I've recently upgraded an on-premise Elastic 7.17.19 server to 8.13.0. Since I had problems with the java client I had (especially with digesting) I've decided to also upgrade by java client to 8.13 with jackson 2.17.0. I've rewritten all elastic code and queries. I'm facing runtime problems with HitMetadata.
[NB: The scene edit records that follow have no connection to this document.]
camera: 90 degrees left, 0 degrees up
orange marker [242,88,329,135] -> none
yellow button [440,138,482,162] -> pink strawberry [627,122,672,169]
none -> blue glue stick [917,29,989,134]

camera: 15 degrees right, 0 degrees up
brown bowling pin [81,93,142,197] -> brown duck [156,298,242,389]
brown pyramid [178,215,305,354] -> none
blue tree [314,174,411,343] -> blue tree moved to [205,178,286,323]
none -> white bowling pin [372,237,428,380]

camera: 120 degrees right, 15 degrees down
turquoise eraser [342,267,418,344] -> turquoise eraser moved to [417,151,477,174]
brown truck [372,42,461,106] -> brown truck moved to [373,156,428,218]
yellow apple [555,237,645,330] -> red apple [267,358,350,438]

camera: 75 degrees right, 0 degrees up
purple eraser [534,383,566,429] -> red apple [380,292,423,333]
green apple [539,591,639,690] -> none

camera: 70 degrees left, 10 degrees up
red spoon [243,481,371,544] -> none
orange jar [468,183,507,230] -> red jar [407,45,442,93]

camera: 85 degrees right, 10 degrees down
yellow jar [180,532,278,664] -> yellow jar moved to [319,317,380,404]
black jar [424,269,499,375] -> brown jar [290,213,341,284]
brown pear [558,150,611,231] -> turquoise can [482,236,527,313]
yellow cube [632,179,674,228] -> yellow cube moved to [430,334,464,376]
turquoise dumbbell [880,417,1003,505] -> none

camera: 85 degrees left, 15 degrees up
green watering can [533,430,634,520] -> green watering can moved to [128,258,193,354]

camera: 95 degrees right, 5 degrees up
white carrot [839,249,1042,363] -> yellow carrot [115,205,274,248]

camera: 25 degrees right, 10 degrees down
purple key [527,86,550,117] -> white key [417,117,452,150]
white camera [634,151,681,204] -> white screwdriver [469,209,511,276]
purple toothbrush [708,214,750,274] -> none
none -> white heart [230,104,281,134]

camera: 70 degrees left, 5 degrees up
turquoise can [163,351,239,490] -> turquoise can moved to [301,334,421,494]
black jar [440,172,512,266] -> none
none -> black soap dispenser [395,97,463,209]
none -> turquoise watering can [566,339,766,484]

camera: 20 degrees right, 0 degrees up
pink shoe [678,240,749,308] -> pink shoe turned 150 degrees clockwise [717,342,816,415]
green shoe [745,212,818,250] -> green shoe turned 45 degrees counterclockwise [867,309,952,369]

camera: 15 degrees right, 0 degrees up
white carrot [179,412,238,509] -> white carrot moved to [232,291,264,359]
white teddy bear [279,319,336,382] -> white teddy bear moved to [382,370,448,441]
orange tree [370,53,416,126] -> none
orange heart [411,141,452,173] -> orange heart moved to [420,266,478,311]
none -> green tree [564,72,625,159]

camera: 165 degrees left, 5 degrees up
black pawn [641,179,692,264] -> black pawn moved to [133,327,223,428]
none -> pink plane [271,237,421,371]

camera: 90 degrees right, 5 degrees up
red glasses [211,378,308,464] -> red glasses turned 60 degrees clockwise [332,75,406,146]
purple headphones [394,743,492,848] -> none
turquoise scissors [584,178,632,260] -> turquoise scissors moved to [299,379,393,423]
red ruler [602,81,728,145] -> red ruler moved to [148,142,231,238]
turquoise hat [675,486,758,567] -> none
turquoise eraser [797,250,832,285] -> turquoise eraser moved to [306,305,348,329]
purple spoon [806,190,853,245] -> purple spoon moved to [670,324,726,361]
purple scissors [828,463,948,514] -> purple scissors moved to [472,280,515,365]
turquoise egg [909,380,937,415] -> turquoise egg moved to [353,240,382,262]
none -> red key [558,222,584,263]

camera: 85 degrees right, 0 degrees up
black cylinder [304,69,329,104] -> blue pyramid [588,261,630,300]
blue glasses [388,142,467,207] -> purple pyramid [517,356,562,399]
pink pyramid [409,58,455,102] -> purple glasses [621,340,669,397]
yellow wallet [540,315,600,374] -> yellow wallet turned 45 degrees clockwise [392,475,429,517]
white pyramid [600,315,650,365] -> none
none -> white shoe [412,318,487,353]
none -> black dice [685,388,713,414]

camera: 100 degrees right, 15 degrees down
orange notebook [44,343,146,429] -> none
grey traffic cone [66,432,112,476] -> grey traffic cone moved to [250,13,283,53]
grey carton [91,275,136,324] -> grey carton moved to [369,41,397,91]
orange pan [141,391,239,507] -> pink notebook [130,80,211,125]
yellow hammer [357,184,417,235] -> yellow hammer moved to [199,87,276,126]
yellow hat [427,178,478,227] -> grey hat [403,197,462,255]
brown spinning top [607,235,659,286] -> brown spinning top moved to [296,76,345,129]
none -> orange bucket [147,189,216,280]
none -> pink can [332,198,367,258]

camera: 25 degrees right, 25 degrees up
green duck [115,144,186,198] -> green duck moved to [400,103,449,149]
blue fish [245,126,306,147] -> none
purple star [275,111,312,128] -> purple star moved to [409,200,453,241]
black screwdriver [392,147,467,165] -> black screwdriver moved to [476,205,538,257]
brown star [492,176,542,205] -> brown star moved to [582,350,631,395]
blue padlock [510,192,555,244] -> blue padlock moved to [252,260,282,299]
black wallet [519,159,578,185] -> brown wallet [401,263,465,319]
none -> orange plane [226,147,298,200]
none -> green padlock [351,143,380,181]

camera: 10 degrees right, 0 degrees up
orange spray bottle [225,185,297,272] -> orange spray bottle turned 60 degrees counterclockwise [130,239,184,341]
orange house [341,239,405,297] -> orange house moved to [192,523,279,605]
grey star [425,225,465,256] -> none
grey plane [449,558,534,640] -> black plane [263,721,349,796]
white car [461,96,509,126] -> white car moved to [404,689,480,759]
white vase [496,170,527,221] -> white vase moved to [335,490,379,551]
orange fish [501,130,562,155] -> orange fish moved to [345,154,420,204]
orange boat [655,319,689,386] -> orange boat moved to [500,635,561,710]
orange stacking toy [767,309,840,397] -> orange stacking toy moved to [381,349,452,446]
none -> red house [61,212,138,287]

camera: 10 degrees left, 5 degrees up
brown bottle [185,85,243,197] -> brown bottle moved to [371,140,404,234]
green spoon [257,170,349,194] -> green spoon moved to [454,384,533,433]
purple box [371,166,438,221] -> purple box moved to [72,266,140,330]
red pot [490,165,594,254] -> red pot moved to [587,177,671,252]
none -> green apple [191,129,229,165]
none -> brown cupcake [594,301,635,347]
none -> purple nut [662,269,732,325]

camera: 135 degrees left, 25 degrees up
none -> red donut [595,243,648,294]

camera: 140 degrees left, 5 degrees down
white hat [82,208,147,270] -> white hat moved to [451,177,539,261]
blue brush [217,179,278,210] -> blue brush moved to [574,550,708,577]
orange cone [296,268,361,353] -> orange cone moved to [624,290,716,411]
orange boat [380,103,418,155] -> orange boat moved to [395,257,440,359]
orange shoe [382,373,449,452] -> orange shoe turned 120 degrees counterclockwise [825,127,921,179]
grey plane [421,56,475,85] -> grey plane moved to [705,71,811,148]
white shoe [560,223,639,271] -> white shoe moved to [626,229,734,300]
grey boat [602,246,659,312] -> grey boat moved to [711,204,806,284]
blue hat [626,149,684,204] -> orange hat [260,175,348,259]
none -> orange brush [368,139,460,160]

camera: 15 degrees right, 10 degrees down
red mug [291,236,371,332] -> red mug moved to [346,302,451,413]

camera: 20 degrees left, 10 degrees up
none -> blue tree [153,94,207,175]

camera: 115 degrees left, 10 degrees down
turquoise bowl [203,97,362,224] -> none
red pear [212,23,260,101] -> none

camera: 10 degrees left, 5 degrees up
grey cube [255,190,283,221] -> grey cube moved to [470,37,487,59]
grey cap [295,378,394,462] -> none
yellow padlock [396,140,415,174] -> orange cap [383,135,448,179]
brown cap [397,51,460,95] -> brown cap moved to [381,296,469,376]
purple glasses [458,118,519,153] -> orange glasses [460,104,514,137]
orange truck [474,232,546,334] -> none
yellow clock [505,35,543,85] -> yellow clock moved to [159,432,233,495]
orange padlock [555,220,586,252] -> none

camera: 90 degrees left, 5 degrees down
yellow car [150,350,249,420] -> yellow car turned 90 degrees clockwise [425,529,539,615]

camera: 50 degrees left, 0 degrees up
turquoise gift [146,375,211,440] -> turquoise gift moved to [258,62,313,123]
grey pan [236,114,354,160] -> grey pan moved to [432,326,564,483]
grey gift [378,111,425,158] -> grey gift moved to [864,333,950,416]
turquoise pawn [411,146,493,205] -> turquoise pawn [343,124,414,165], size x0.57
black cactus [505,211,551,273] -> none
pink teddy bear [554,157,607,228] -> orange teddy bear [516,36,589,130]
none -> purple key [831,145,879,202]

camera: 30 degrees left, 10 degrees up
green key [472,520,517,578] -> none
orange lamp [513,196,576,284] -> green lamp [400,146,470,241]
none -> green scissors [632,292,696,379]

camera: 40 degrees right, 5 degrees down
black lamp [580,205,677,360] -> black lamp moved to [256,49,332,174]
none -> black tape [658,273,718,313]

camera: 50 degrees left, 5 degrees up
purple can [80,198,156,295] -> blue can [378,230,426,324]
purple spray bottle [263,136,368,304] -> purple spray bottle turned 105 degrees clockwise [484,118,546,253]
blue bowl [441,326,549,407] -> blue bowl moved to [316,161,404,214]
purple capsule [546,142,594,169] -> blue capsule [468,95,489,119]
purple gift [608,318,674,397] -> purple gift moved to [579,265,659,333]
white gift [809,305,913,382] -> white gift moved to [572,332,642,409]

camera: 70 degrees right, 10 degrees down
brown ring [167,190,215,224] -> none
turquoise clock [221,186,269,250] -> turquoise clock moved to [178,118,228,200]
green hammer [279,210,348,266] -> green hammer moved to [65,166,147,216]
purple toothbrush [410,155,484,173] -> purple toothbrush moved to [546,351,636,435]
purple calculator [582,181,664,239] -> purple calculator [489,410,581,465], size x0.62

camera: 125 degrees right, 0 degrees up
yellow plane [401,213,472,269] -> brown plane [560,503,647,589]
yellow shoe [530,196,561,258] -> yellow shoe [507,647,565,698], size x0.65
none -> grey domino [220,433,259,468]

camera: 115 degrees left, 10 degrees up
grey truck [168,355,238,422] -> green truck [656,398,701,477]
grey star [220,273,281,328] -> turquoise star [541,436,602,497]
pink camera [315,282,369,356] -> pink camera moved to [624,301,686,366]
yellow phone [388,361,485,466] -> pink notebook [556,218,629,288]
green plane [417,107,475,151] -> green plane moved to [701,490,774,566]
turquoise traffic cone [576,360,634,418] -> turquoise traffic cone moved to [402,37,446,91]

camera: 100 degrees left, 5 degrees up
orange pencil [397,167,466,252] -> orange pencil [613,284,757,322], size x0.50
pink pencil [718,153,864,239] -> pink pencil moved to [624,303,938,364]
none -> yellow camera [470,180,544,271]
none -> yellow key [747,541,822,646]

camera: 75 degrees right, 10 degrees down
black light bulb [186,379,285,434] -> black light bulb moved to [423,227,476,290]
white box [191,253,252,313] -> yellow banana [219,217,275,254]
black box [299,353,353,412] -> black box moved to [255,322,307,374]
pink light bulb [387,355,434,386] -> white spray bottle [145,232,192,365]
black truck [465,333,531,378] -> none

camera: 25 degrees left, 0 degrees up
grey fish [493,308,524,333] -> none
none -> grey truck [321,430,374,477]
I don't know what I'm doing wrong but it seems that its in the client api it self.
Here is my method:
public <T extends IElasticDocument> ResponseWrapper<T> findElasticDocuments(SearchRequest.Builder query, Highlight.Builder highlight, boolean fullScroll,
Map<String, Aggregation> aggs, int size, Class<T> regulationClass, SortOptions ... sort) {
String pitId = null;
try {
String indexName = ReflectionUtils.getAnnotation(regulationClass, IndexName.class).value();
String[] fullIndex = getStaticValue(regulationClass, "fullIndex");
final Time keepAlive = new Time.Builder().time("3m").build();
final OpenPointInTimeResponse pitResp = client.openPointInTime(req -> req.index(indexName).keepAlive(keepAlive));
final String initialPitId = pitResp.id();
pitId = initialPitId;
query.size(size)
.pit(pit -> pit.id(initialPitId).keepAlive(keepAlive)) // This is the initial pit. It would be better to use the pit from the last result
.source(SourceConfig.of(sc ->
sc.filter(SourceFilter.of(sf ->
sf.includes("", fullIndex))
)
));
if (null != highlight)
query.highlight(h -> highlight);
if (null != sort && 0 < sort.length)
query.sort(Arrays.asList(sort));
if (null != aggs && !aggs.isEmpty())
query.aggregations(aggs);
String lastId = null; // holds the last retrieved result id.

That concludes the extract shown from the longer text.